Viernes, 28 de Septiembre de 2007

"Padre nuestro" brinca barreras fronterizas en pos de la Concha de Oro

Agencia EFE ·28/09/2007 - 17:22h

Agencia EFE - El director Christopher Zalla (c) y los actores Jesús Ochoa (i) y Armando Hernández, hoy tras la proyección de su película "Padre nuestro", que compite en la Sección Oficial del 55 Festival Internacional de Cine de San Sebastián. EFE

Entre aplausos y casi unánimes elogios, "Padre nuestro" llevó hoy al Festival de Cine de San Sebastián una historia de búsqueda de identidades entre la dura realidad de la emigración mexicana en EEUU, reflejada en un filme que cruza fronteras para unir lo mejor del cine de ambos países.

La proyección en la última jornada de la competición por la Concha de Oro, que se entregará este sábado, dejó buen sabor de boca al público con esta cinta sobre un joven mexicano en busca de su padre, otro que lo suplanta y ese progenitor que es meta de ambos.

La ópera prima del estadounidense Christopher Zalla, ganadora del Gran Premio del Jurado en Sundance, cuenta con la soberbia actuación de los mexicanos Jesús Ochoa, como el padre, y Armando Hernández, en el papel de hijo impostor.

Los tres están en San Sebastián para apoyar al filme en la competición y dejaron claro, en una entrevista con Efe, que entre ellos no hay fronteras que valgan.

"En mi vida, la experiencia de buscar familia no tiene que ver con la sangre", explicó en excelente español Zalla, que definió a ambos actores como sus "hermanos".

Nueva York, la ciudad en que se ambienta el filme y que el director nacido en Kenia considera su hogar, "es un mundo de gente de fuera, de extranjeros. Un Día de Acción de Gracias en Nueva York se pasa más con amigos que con familia", recalcó.

Además, "hacer cine también implica eso, formar familias", puntualizó Ochoa (Hermosillo, 1959).

Ochoa es uno de esos actores de reparto con imponente presencia que ha sido pieza clave en películas como "Nicotina" (2003) y ganó dos premios Ariel del cine mexicano, por "Bajo California" (1988) y "Entre Pancho Villa y una mujer desnuda" (1996).

A diferencia de muchos de sus personajes, en la realidad es un hombre afable y risueño, y todo un padrazo de una niña de tres años a la que lleva en su propia piel.

"Es la huella del pie que ponen en el acta de alumbramiento", explicó orgulloso mientras mostraba la huella infantil tatuada en su brazo derecho.

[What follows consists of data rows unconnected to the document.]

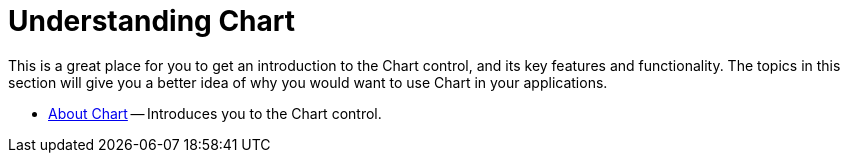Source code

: ﻿////

|metadata|
{
    "name": "chart-understanding-chart",
    "controlName": ["{WawChartName}"],
    "tags": [],
    "guid": "{3D87902E-6B57-4B9A-A3CA-5201FF19A04C}",  
    "buildFlags": [],
    "createdOn": "2005-08-12T00:00:00Z"
}
|metadata|
////

= Understanding Chart

This is a great place for you to get an introduction to the Chart control, and its key features and functionality. The topics in this section will give you a better idea of why you would want to use Chart in your applications.

* link:chart-about-chart.html[About Chart] -- Introduces you to the Chart control.

ifdef::asp-net,aspnet-old[]
* link:chart-webchart-smart-tag.html[WebChart Smart Tag] -- Explains the functionality available on the WebChart smart tag.

endif::asp-net,aspnet-old[]

ifdef::win-forms,win-forms-old[]
* link:chart-winchart-smart-tag.html[WinChart Smart Tag] -- Explains the functionality available on the WinChart smart tag.

endif::win-forms,win-forms-old[]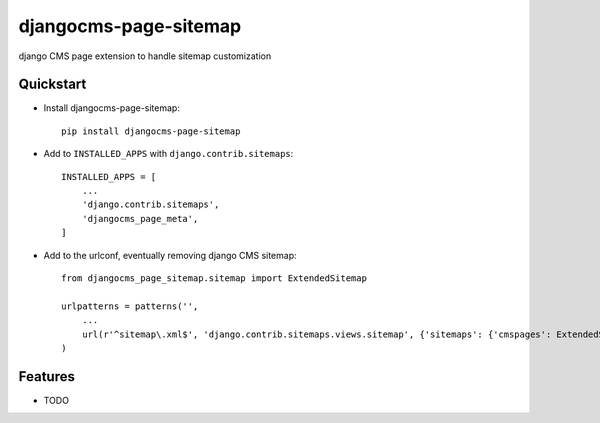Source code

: ======================
djangocms-page-sitemap
======================

.. image:: https://badge.fury.io/py/djangocms-page-sitemap.png
    :target: https://badge.fury.io/py/djangocms-page-sitemap

.. image:: https://travis-ci.org/nephila/djangocms-page-sitemap.png?branch=master
    :target: https://travis-ci.org/nephila/djangocms-page-sitemap

.. image:: https://coveralls.io/repos/nephila/djangocms-page-sitemap/badge.png?branch=master
    :target: https://coveralls.io/r/nephila/djangocms-page-sitemap?branch=master

django CMS page extension to handle sitemap customization


Quickstart
----------

* Install djangocms-page-sitemap::

    pip install djangocms-page-sitemap

* Add to ``INSTALLED_APPS`` with ``django.contrib.sitemaps``::

    INSTALLED_APPS = [
        ...
        'django.contrib.sitemaps',
        'djangocms_page_meta',
    ]

* Add to the urlconf, eventually removing django CMS sitemap::

    from djangocms_page_sitemap.sitemap import ExtendedSitemap

    urlpatterns = patterns('',
        ...
        url(r'^sitemap\.xml$', 'django.contrib.sitemaps.views.sitemap', {'sitemaps': {'cmspages': ExtendedSitemap}}),
    )

Features
--------

* TODO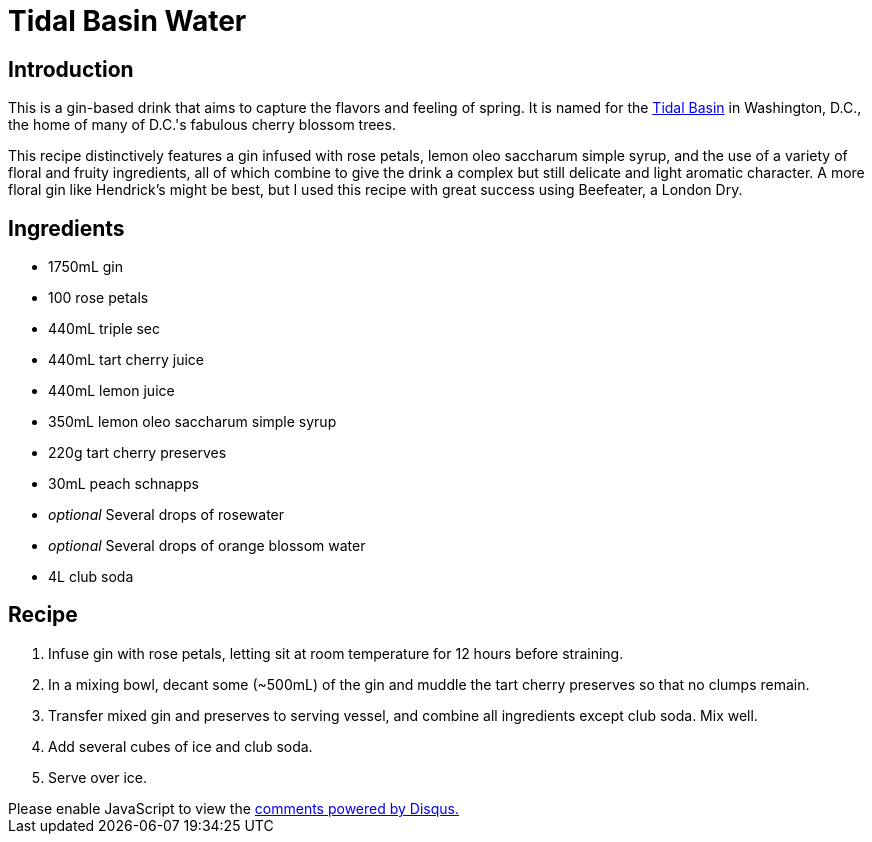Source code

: = Tidal Basin Water
:date: 2023-03-12

== Introduction
This is a gin-based drink that aims to capture the flavors and feeling of spring.
It is named for the link:https://en.wikipedia.org/wiki/Tidal_Basin[Tidal Basin] in Washington, D.C., the home of many of D.C.'s fabulous cherry blossom trees.

This recipe distinctively features a gin infused with rose petals, lemon oleo saccharum simple syrup, and the use of a variety of floral and fruity ingredients, all of which combine to give the drink a complex but still delicate and light aromatic character.
A more floral gin like Hendrick's might be best, but I used this recipe with great success using Beefeater, a London Dry.

== Ingredients
* 1750mL gin
* 100 rose petals
* 440mL triple sec
* 440mL tart cherry juice
* 440mL lemon juice
* 350mL lemon oleo saccharum simple syrup
* 220g tart cherry preserves
* 30mL peach schnapps
* _optional_ Several drops of rosewater
* _optional_ Several drops of orange blossom water
* 4L club soda

== Recipe
1. Infuse gin with rose petals, letting sit at room temperature for 12 hours before straining.
2. In a mixing bowl, decant some (~500mL) of the gin and muddle the tart cherry preserves so that no clumps remain.
3. Transfer mixed gin and preserves to serving vessel, and combine all ingredients except club soda. Mix well.
4. Add several cubes of ice and club soda.
5. Serve over ice.

++++
<script>
var disqus_config = function () {
  this.page.url = 'https://lgessler.com/recipes/tidal-basin-water.html';
  this.page.identifier = '/recipes/tidal-basin-water';
};
(function() { // DON'T EDIT BELOW THIS LINE
  var d = document, s = d.createElement('script');
  s.src = 'https://lgessler-com.disqus.com/embed.js';
  s.setAttribute('data-timestamp', +new Date());
  (d.head || d.body).appendChild(s);
})();
</script>
<noscript>Please enable JavaScript to view the <a href="https://disqus.com/?ref_noscript">comments powered by Disqus.</a></noscript>
++++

"Siempre represento más edad de la que tengo, a los 17 años ya hacía padres. Mi imaginación como padre estaba muy desarrollada, pero no mi vivencia. Fue mi importante que llegara esta película para poder ejercer eso", apuntó sobre su papel en "Padre nuestro".

Para Armando Hernández (México, 1972), actor en cintas como "Fuera del cielo" (2006), también su papel en "Padre nuestro" le remitió a vivencias propias.

"Tengo como quince años sin vivir con mis padres, de alguna manera eso me ha ayudado mucho a buscar ese lado paterno", refirió el intérprete, que recordó, asimismo, lo difícil que le fue lograr la visa para rodar en Nueva York.

Hernández también conoce lo que es sobrevivir en circunstancias adversas. "Antes de dedicarme a la actuación tuve que vivir en la calle, y por eso cuando llegó el personaje a mis manos veía identificación con mi vida misma".

Christopher Zalla, que ha tenido oficios como el de pescador de salmón en Alaska y que pasó parte de su vida en Bolivia y España, señaló que otro gran eje de "Padre nuestro" son las barreras.

"Hay muchas barreras en el mundo, ese es un tema de la película. La más peligrosa, para mí, es la práctica de mirar las diferencias entre las personas, no las semejanzas", dijo.

Y vallas también como la que se alza entre México y EEUU, que "es una aberración, no habrá barreras que detengan las migraciones", indicó Ochoa, quien agregó que el filme tiene la originalidad de tratar ese fenómeno desde un punto de vista alejado de la nostalgia.

Nostalgia que tampoco Ochoa sintió durante el rodaje, pues "fue importante no llegar a EEUU a hacer cine hollywoodense. La calidez que te da el cine independiente fue muy importante".

Pero "es un tipo de cine que está muriendo en EEUU. Hay cada vez menos distribuidores y salas que quieran ponerlo. Ahora todo tiene que ver con el primer fin de semana. Si tienen éxito siguen, si no...", reconoció Zalla, exponente de un modo de ver el séptimo arte que, como el de otros países, se ve apisonado por Hollywood.

"Llegamos a un punto en que es más importante el cartel de la película que la historia. Hay un dicho, 'si se come mierda mucho tiempo, te acostumbras al sabor'", concluyó con pesimismo.